___ RECORDS PROVIDED ___

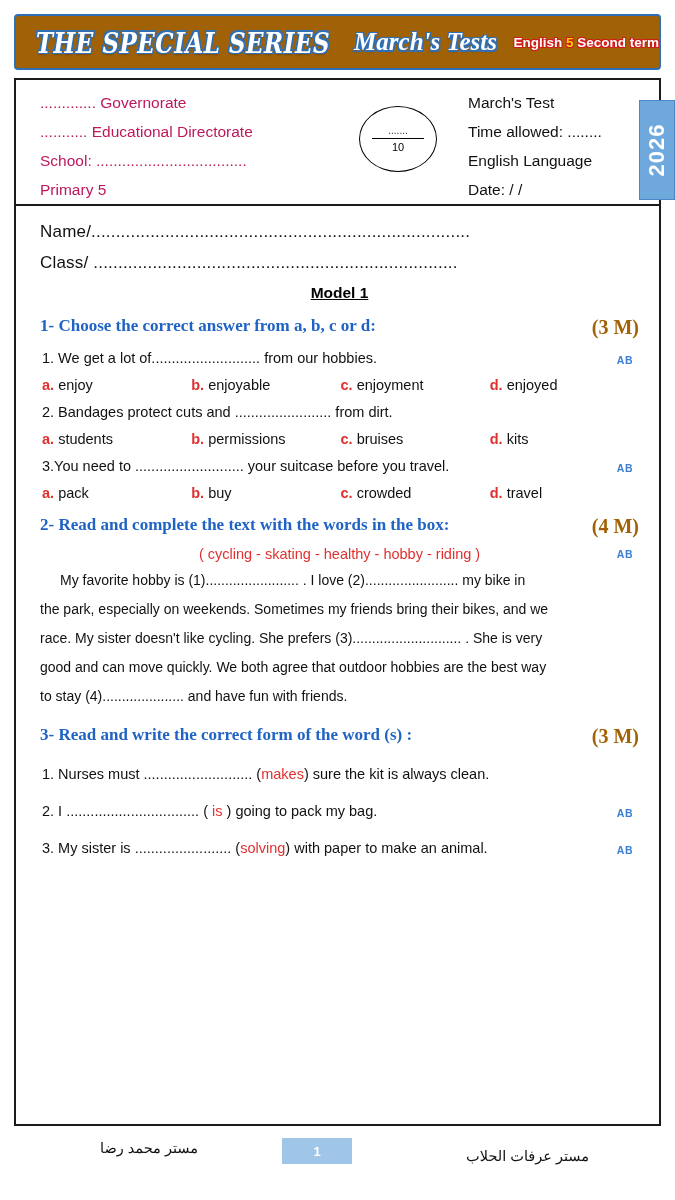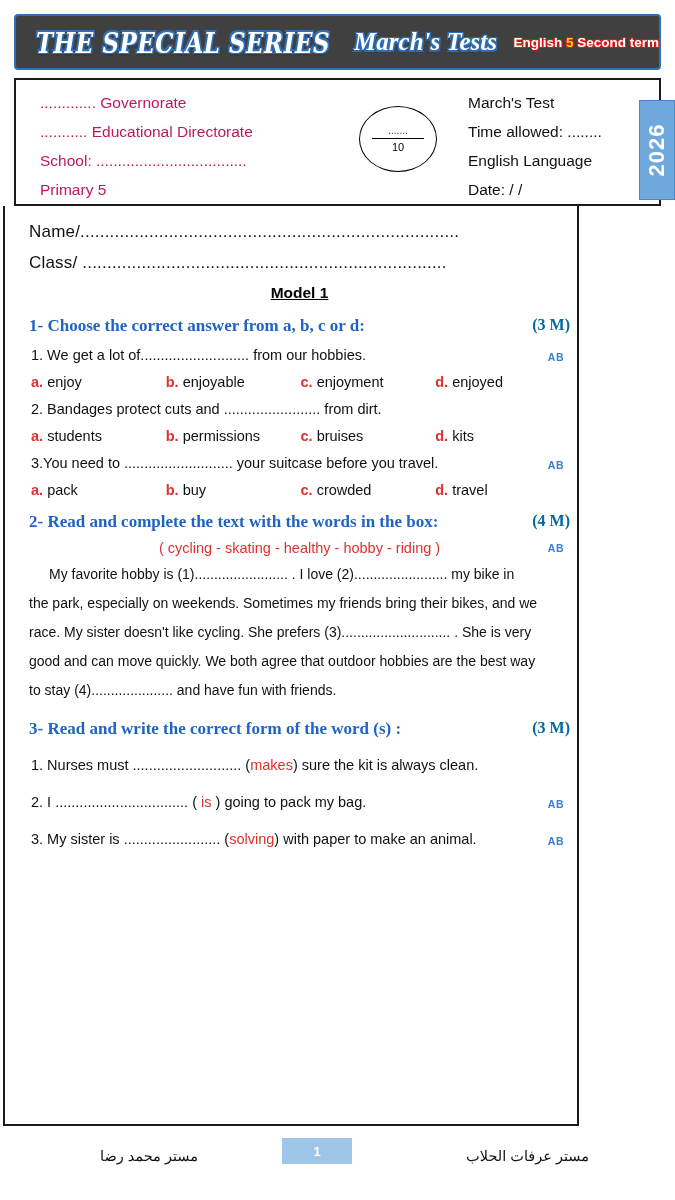--- a/index.html
+++ b/index.html
@@ -14,21 +14,21 @@
     font-family: "Liberation Sans", sans-serif;
     color: #000;
     overflow: hidden;
   }
 
   
   .banner {
     position: absolute;
     left: 14px; top: 14px;
     width: 647px; height: 56px;
-    background: #404040;
+    background: #a16207;
     border: 2px solid #2f6fb5;
     border-radius: 4px;
     display: flex;
     align-items: center;
   }
   .banner-title {
     font-family: "DejaVu Serif", serif;
     font-weight: bold;
     font-style: italic;
     font-size: 23px;
@@ -137,27 +137,27 @@
     transform: rotate(-90deg);
     font-weight: bold;
     font-size: 22px;
     color: #ffffff;
     letter-spacing: 1px;
   }
 
   
   .sheet {
     position: absolute;
-    left: 3px; top: 206px;
-    width: 576px;
+    left: 14px; top: 206px;
+    width: 647px;
     height: 920px;
     border-left: 2px solid #1b1b1b;
     border-right: 2px solid #1b1b1b;
     border-bottom: 2px solid #1b1b1b;
-    padding: 10px 7px 0 24px;
+    padding: 10px 20px 0 24px;
     background: #fff;
   }
 
   .namefield {
     font-size: 17px;
     line-height: 31px;
     color: #111;
     letter-spacing: 0.2px;
   }
   .model {
@@ -172,21 +172,21 @@
     display: flex;
     align-items: flex-start;
     justify-content: space-between;
     font-family: "Liberation Serif", serif;
     font-weight: bold;
     font-size: 17px;
     color: #1f63c4;
     margin-top: 14px;
     margin-bottom: 8px;
   }
-  .q-mark { color: #0369a1; font-weight: bold; font-size: 16px; white-space: nowrap; }
+  .q-mark { color: #a16207; font-weight: bold; font-size: 20px; white-space: nowrap; }
 
   .q-line {
     font-size: 14.5px;
     line-height: 21px;
     margin: 9px 0 0 2px;
     color: #111;
     position: relative;
   }
   .ab {
     position: absolute;
@@ -242,21 +242,21 @@
     width: 647px; height: 62px;
     display: flex;
     align-items: center;
   }
   .footer-left, .footer-right {
     font-size: 14.5px;
     color: #111;
     direction: rtl;
     white-space: nowrap;
   }
-  .footer-left { position: absolute; left: 86px; top: 22px; }
+  .footer-left { position: absolute; left: 86px; top: 14px; }
   .footer-right { position: absolute; right: 72px; top: 22px; }
   .page-badge {
     position: absolute;
     left: 268px; top: 12px;
     width: 70px; height: 26px;
     background: #9fc5e8;
     display: flex;
     align-items: center;
     justify-content: center;
     color: #ffffff;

___

▶ **WRITTEN TASK**: A single number is asked for: how many lines in the entries above hold the string "border".

▶ **EXERCISE ANSWER**: 5